Could you copy the data below word for word, beginning with the line that contains "pose: elev=314.6 azim=47.3" and continuing through the last line of the data?
** Start of DATASET RECORDS **
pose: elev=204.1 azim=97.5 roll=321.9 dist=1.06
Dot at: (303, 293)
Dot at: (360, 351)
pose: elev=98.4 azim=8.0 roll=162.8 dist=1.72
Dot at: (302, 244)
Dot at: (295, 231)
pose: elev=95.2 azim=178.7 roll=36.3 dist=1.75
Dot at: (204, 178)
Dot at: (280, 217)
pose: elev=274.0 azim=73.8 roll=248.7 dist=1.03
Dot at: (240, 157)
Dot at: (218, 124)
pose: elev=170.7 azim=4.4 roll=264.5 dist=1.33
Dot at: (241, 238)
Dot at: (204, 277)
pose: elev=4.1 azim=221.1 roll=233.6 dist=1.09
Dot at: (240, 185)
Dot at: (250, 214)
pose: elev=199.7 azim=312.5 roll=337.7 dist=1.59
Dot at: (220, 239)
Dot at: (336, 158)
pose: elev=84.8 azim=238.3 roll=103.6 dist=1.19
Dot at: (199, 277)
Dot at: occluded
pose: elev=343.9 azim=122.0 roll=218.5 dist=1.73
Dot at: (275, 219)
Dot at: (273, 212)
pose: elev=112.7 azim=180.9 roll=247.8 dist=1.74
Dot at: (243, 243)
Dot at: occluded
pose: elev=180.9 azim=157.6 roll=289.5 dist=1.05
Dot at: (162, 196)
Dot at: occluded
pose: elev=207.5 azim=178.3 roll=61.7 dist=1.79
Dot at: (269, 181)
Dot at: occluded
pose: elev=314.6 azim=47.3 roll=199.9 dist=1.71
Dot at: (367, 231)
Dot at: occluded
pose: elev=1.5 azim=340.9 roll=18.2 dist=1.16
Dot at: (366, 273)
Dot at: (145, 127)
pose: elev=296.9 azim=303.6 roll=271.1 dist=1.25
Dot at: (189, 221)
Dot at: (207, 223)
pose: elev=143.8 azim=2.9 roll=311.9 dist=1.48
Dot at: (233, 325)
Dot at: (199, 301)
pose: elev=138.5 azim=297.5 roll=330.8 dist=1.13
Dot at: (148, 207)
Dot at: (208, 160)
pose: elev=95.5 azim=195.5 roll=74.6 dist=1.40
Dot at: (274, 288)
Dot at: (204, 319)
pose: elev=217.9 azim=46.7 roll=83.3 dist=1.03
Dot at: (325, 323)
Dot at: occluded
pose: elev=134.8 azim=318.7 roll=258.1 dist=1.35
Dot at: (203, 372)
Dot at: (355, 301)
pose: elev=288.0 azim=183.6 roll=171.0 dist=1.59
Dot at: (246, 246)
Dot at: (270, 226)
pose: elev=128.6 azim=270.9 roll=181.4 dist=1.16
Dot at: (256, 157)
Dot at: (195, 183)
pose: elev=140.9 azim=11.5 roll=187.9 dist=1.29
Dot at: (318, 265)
** End of DATASET RECORDS **
> RESPONSE TO THIS TASK
pose: elev=314.6 azim=47.3 roll=199.9 dist=1.71
Dot at: (367, 231)
Dot at: occluded
pose: elev=1.5 azim=340.9 roll=18.2 dist=1.16
Dot at: (366, 273)
Dot at: (145, 127)
pose: elev=296.9 azim=303.6 roll=271.1 dist=1.25
Dot at: (189, 221)
Dot at: (207, 223)
pose: elev=143.8 azim=2.9 roll=311.9 dist=1.48
Dot at: (233, 325)
Dot at: (199, 301)
pose: elev=138.5 azim=297.5 roll=330.8 dist=1.13
Dot at: (148, 207)
Dot at: (208, 160)
pose: elev=95.5 azim=195.5 roll=74.6 dist=1.40
Dot at: (274, 288)
Dot at: (204, 319)
pose: elev=217.9 azim=46.7 roll=83.3 dist=1.03
Dot at: (325, 323)
Dot at: occluded
pose: elev=134.8 azim=318.7 roll=258.1 dist=1.35
Dot at: (203, 372)
Dot at: (355, 301)
pose: elev=288.0 azim=183.6 roll=171.0 dist=1.59
Dot at: (246, 246)
Dot at: (270, 226)
pose: elev=128.6 azim=270.9 roll=181.4 dist=1.16
Dot at: (256, 157)
Dot at: (195, 183)
pose: elev=140.9 azim=11.5 roll=187.9 dist=1.29
Dot at: (318, 265)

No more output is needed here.